WRITTEN PROBLEM:
Pull out each line below that contains the string "skCircle", copying it unchanged.

MATERIAL:
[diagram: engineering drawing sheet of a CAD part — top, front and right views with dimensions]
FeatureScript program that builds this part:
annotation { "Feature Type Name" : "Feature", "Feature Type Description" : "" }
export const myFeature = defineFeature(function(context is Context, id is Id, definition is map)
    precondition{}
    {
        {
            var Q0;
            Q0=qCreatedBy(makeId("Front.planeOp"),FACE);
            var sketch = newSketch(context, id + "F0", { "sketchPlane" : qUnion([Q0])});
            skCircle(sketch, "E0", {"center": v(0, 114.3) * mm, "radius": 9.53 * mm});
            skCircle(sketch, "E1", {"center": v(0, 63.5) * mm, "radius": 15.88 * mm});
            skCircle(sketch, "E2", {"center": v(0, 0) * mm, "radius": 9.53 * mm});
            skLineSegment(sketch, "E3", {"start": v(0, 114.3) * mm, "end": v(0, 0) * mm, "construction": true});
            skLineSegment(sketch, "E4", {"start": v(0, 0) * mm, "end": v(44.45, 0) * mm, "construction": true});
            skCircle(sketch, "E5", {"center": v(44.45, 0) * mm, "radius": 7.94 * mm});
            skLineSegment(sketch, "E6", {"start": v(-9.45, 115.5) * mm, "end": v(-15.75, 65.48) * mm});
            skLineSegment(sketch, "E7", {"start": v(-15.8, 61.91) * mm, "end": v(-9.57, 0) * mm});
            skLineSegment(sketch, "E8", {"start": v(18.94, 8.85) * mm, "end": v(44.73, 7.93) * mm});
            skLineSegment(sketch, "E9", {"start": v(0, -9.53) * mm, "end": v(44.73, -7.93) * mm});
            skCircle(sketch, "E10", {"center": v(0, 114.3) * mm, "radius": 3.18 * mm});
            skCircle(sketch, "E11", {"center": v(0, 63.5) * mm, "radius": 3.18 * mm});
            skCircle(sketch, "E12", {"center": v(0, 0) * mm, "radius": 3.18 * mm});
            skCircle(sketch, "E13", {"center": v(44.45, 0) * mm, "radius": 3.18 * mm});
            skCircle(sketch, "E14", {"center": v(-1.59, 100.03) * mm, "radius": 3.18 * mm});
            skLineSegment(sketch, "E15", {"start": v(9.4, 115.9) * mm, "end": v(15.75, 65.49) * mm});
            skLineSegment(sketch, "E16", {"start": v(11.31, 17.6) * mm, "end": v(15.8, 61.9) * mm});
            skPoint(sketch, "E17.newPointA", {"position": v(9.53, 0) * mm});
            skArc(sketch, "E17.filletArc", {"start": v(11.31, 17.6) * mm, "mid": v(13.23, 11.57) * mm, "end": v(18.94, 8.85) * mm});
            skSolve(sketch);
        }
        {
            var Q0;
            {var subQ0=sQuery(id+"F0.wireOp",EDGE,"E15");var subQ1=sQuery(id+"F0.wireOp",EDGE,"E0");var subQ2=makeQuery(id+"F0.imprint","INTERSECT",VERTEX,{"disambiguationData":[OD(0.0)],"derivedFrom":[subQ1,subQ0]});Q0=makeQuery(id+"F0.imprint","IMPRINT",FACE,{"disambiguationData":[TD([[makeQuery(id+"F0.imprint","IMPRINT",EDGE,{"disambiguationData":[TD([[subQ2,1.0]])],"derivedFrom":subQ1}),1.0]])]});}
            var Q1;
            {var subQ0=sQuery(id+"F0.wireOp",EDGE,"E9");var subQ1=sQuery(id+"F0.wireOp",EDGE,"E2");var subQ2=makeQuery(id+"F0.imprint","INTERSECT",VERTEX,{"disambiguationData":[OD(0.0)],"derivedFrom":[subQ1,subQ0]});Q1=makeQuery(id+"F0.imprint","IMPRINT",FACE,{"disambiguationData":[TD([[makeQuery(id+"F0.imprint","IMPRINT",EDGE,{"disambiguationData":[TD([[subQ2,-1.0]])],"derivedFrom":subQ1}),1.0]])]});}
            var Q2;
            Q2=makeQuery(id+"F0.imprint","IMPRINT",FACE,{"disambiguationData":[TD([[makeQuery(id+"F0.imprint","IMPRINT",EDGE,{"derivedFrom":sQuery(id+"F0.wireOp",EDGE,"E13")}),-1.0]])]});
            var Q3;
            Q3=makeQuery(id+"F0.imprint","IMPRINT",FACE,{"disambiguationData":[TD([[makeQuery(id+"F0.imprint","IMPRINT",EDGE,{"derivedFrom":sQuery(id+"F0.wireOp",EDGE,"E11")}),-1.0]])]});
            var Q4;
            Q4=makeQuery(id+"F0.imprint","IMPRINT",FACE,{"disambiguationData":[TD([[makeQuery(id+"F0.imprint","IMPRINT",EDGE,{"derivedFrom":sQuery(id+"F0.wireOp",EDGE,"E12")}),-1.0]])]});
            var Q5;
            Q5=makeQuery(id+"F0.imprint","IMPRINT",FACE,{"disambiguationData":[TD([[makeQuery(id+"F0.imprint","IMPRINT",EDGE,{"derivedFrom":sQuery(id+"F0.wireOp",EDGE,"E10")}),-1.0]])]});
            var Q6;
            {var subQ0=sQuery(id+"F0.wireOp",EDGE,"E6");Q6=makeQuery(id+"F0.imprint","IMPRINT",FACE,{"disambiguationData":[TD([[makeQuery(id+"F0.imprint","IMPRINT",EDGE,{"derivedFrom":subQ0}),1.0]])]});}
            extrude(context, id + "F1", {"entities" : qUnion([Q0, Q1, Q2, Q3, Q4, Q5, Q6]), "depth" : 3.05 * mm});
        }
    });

RESPONSE TO THIS TASK:
            skCircle(sketch, "E0", {"center": v(0, 114.3) * mm, "radius": 9.53 * mm});
            skCircle(sketch, "E1", {"center": v(0, 63.5) * mm, "radius": 15.88 * mm});
            skCircle(sketch, "E2", {"center": v(0, 0) * mm, "radius": 9.53 * mm});
            skCircle(sketch, "E5", {"center": v(44.45, 0) * mm, "radius": 7.94 * mm});
            skCircle(sketch, "E10", {"center": v(0, 114.3) * mm, "radius": 3.18 * mm});
            skCircle(sketch, "E11", {"center": v(0, 63.5) * mm, "radius": 3.18 * mm});
            skCircle(sketch, "E12", {"center": v(0, 0) * mm, "radius": 3.18 * mm});
            skCircle(sketch, "E13", {"center": v(44.45, 0) * mm, "radius": 3.18 * mm});
            skCircle(sketch, "E14", {"center": v(-1.59, 100.03) * mm, "radius": 3.18 * mm});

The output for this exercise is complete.